● Material provided:
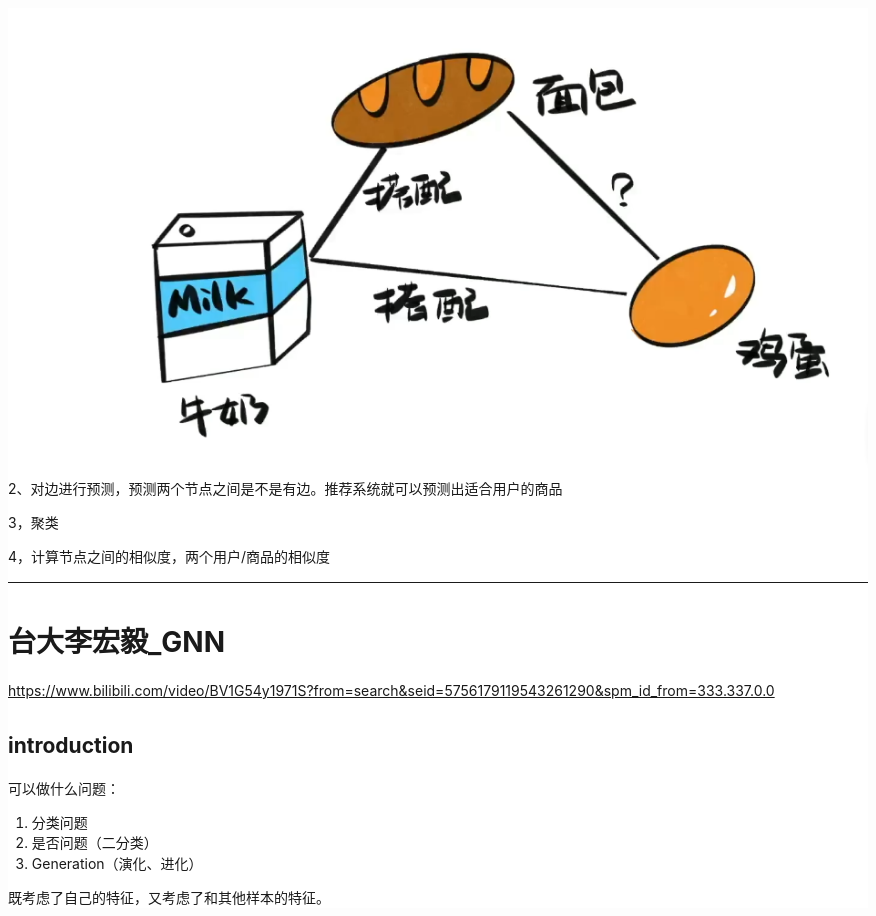 ![image-20211015173037711](图神经网络_B站up&李宏毅.assets/image-20211015173037711.png)2、对边进行预测，预测两个节点之间是不是有边。推荐系统就可以预测出适合用户的商品

3，聚类

4，计算节点之间的相似度，两个用户/商品的相似度

-----

# 台大李宏毅_GNN

https://www.bilibili.com/video/BV1G54y1971S?from=search&seid=5756179119543261290&spm_id_from=333.337.0.0

## introduction

可以做什么问题：

1. 分类问题
2. 是否问题（二分类）
3. Generation（演化、进化）

既考虑了自己的特征，又考虑了和其他样本的特征。
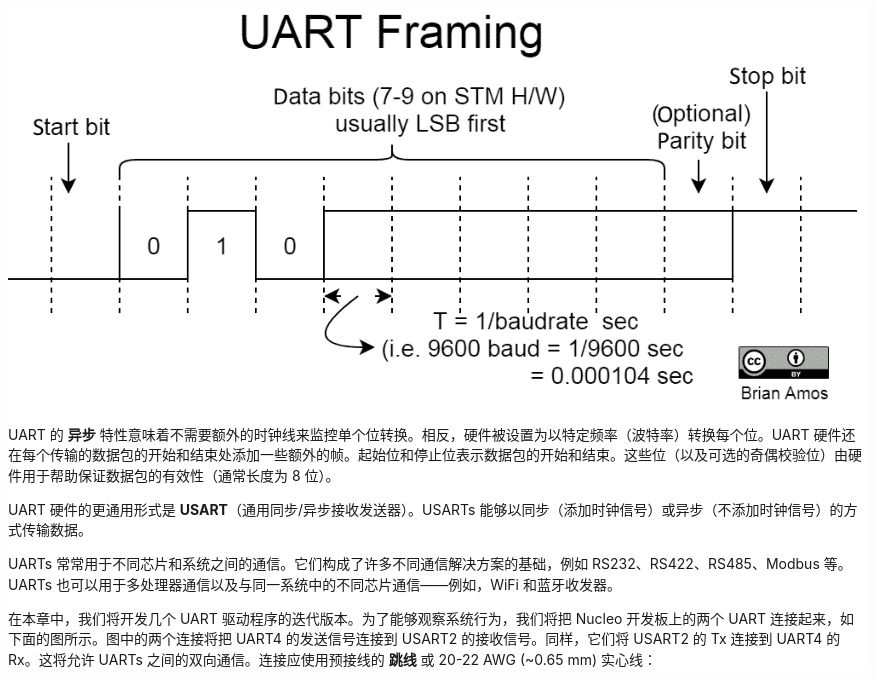 ![图片](img/fc5fb57b-0534-4d40-b752-ae02f2483362.png)

UART 的 **异步** 特性意味着不需要额外的时钟线来监控单个位转换。相反，硬件被设置为以特定频率（波特率）转换每个位。UART 硬件还在每个传输的数据包的开始和结束处添加一些额外的帧。起始位和停止位表示数据包的开始和结束。这些位（以及可选的奇偶校验位）由硬件用于帮助保证数据包的有效性（通常长度为 8 位）。

UART 硬件的更通用形式是 **USART**（通用同步/异步接收发送器）。USARTs 能够以同步（添加时钟信号）或异步（不添加时钟信号）的方式传输数据。

UARTs 常常用于不同芯片和系统之间的通信。它们构成了许多不同通信解决方案的基础，例如 RS232、RS422、RS485、Modbus 等。UARTs 也可以用于多处理器通信以及与同一系统中的不同芯片通信——例如，WiFi 和蓝牙收发器。

在本章中，我们将开发几个 UART 驱动程序的迭代版本。为了能够观察系统行为，我们将把 Nucleo 开发板上的两个 UART 连接起来，如下面的图所示。图中的两个连接将把 UART4 的发送信号连接到 USART2 的接收信号。同样，它们将 USART2 的 Tx 连接到 UART4 的 Rx。这将允许 UARTs 之间的双向通信。连接应使用预接线的 **跳线** 或 20-22 AWG (~0.65 mm) 实心线：
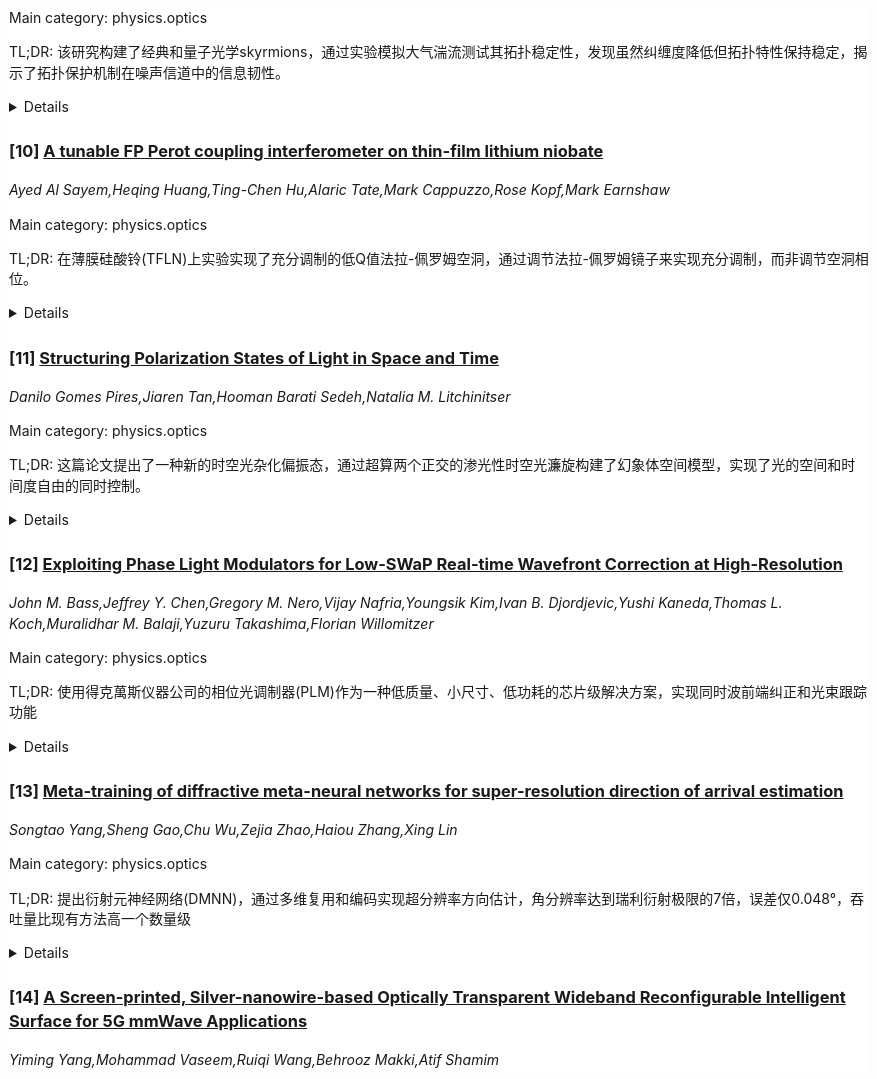 Main category: physics.optics

TL;DR: 该研究构建了经典和量子光学skyrmions，通过实验模拟大气湍流测试其拓扑稳定性，发现虽然纠缠度降低但拓扑特性保持稳定，揭示了拓扑保护机制在噪声信道中的信息韧性。


<details><summary>Details</summary></details>


### [10] [A tunable FP Perot coupling interferometer on thin-film lithium niobate](https://arxiv.org/abs/2509.05763)
*Ayed Al Sayem,Heqing Huang,Ting-Chen Hu,Alaric Tate,Mark Cappuzzo,Rose Kopf,Mark Earnshaw*

Main category: physics.optics

TL;DR: 在薄膜硅酸铃(TFLN)上实验实现了充分调制的低Q值法拉-佩罗姆空洞，通过调节法拉-佩罗姆镜子来实现充分调制，而非调节空洞相位。


<details><summary>Details</summary></details>


### [11] [Structuring Polarization States of Light in Space and Time](https://arxiv.org/abs/2509.05848)
*Danilo Gomes Pires,Jiaren Tan,Hooman Barati Sedeh,Natalia M. Litchinitser*

Main category: physics.optics

TL;DR: 这篇论文提出了一种新的时空光杂化偏振态，通过超算两个正交的渗光性时空光濂旋构建了幻象体空间模型，实现了光的空间和时间度自由的同时控制。


<details><summary>Details</summary></details>


### [12] [Exploiting Phase Light Modulators for Low-SWaP Real-time Wavefront Correction at High-Resolution](https://arxiv.org/abs/2509.05896)
*John M. Bass,Jeffrey Y. Chen,Gregory M. Nero,Vijay Nafria,Youngsik Kim,Ivan B. Djordjevic,Yushi Kaneda,Thomas L. Koch,Muralidhar M. Balaji,Yuzuru Takashima,Florian Willomitzer*

Main category: physics.optics

TL;DR: 使用得克萬斯仪器公司的相位光调制器(PLM)作为一种低质量、小尺寸、低功耗的芯片级解决方案，实现同时波前端纠正和光束跟踪功能


<details><summary>Details</summary></details>


### [13] [Meta-training of diffractive meta-neural networks for super-resolution direction of arrival estimation](https://arxiv.org/abs/2509.05926)
*Songtao Yang,Sheng Gao,Chu Wu,Zejia Zhao,Haiou Zhang,Xing Lin*

Main category: physics.optics

TL;DR: 提出衍射元神经网络(DMNN)，通过多维复用和编码实现超分辨率方向估计，角分辨率达到瑞利衍射极限的7倍，误差仅0.048°，吞吐量比现有方法高一个数量级


<details><summary>Details</summary></details>


### [14] [A Screen-printed, Silver-nanowire-based Optically Transparent Wideband Reconfigurable Intelligent Surface for 5G mmWave Applications](https://arxiv.org/abs/2509.05981)
*Yiming Yang,Mohammad Vaseem,Ruiqi Wang,Behrooz Makki,Atif Shamim*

● Task:
Every entry, word for word: repeat it, but skip the images.

● Output of the exercise:
 ![image-20211015173037711](图神经网络_B站up&李宏毅.assets/image-20211015173037711.png)2、对边进行预测，预测两个节点之间是不是有边。推荐系统就可以预测出适合用户的商品

3，聚类

4，计算节点之间的相似度，两个用户/商品的相似度

-----

# 台大李宏毅_GNN

https://www.bilibili.com/video/BV1G54y1971S?from=search&seid=5756179119543261290&spm_id_from=333.337.0.0

## introduction

可以做什么问题：

1. 分类问题
2. 是否问题（二分类）
3. Generation（演化、进化）

既考虑了自己的特征，又考虑了和其他样本的特征。
 ![图片](img/fc5fb57b-0534-4d40-b752-ae02f2483362.png)

UART 的 **异步** 特性意味着不需要额外的时钟线来监控单个位转换。相反，硬件被设置为以特定频率（波特率）转换每个位。UART 硬件还在每个传输的数据包的开始和结束处添加一些额外的帧。起始位和停止位表示数据包的开始和结束。这些位（以及可选的奇偶校验位）由硬件用于帮助保证数据包的有效性（通常长度为 8 位）。

UART 硬件的更通用形式是 **USART**（通用同步/异步接收发送器）。USARTs 能够以同步（添加时钟信号）或异步（不添加时钟信号）的方式传输数据。

UARTs 常常用于不同芯片和系统之间的通信。它们构成了许多不同通信解决方案的基础，例如 RS232、RS422、RS485、Modbus 等。UARTs 也可以用于多处理器通信以及与同一系统中的不同芯片通信——例如，WiFi 和蓝牙收发器。

在本章中，我们将开发几个 UART 驱动程序的迭代版本。为了能够观察系统行为，我们将把 Nucleo 开发板上的两个 UART 连接起来，如下面的图所示。图中的两个连接将把 UART4 的发送信号连接到 USART2 的接收信号。同样，它们将 USART2 的 Tx 连接到 UART4 的 Rx。这将允许 UARTs 之间的双向通信。连接应使用预接线的 **跳线** 或 20-22 AWG (~0.65 mm) 实心线：
 Main category: physics.optics

TL;DR: 该研究构建了经典和量子光学skyrmions，通过实验模拟大气湍流测试其拓扑稳定性，发现虽然纠缠度降低但拓扑特性保持稳定，揭示了拓扑保护机制在噪声信道中的信息韧性。


<details><summary>Details</summary></details>


### [10] [A tunable FP Perot coupling interferometer on thin-film lithium niobate](https://arxiv.org/abs/2509.05763)
*Ayed Al Sayem,Heqing Huang,Ting-Chen Hu,Alaric Tate,Mark Cappuzzo,Rose Kopf,Mark Earnshaw*

Main category: physics.optics

TL;DR: 在薄膜硅酸铃(TFLN)上实验实现了充分调制的低Q值法拉-佩罗姆空洞，通过调节法拉-佩罗姆镜子来实现充分调制，而非调节空洞相位。


<details><summary>Details</summary></details>


### [11] [Structuring Polarization States of Light in Space and Time](https://arxiv.org/abs/2509.05848)
*Danilo Gomes Pires,Jiaren Tan,Hooman Barati Sedeh,Natalia M. Litchinitser*

Main category: physics.optics

TL;DR: 这篇论文提出了一种新的时空光杂化偏振态，通过超算两个正交的渗光性时空光濂旋构建了幻象体空间模型，实现了光的空间和时间度自由的同时控制。


<details><summary>Details</summary></details>


### [12] [Exploiting Phase Light Modulators for Low-SWaP Real-time Wavefront Correction at High-Resolution](https://arxiv.org/abs/2509.05896)
*John M. Bass,Jeffrey Y. Chen,Gregory M. Nero,Vijay Nafria,Youngsik Kim,Ivan B. Djordjevic,Yushi Kaneda,Thomas L. Koch,Muralidhar M. Balaji,Yuzuru Takashima,Florian Willomitzer*

Main category: physics.optics

TL;DR: 使用得克萬斯仪器公司的相位光调制器(PLM)作为一种低质量、小尺寸、低功耗的芯片级解决方案，实现同时波前端纠正和光束跟踪功能


<details><summary>Details</summary></details>


### [13] [Meta-training of diffractive meta-neural networks for super-resolution direction of arrival estimation](https://arxiv.org/abs/2509.05926)
*Songtao Yang,Sheng Gao,Chu Wu,Zejia Zhao,Haiou Zhang,Xing Lin*

Main category: physics.optics

TL;DR: 提出衍射元神经网络(DMNN)，通过多维复用和编码实现超分辨率方向估计，角分辨率达到瑞利衍射极限的7倍，误差仅0.048°，吞吐量比现有方法高一个数量级


<details><summary>Details</summary></details>


### [14] [A Screen-printed, Silver-nanowire-based Optically Transparent Wideband Reconfigurable Intelligent Surface for 5G mmWave Applications](https://arxiv.org/abs/2509.05981)
*Yiming Yang,Mohammad Vaseem,Ruiqi Wang,Behrooz Makki,Atif Shamim*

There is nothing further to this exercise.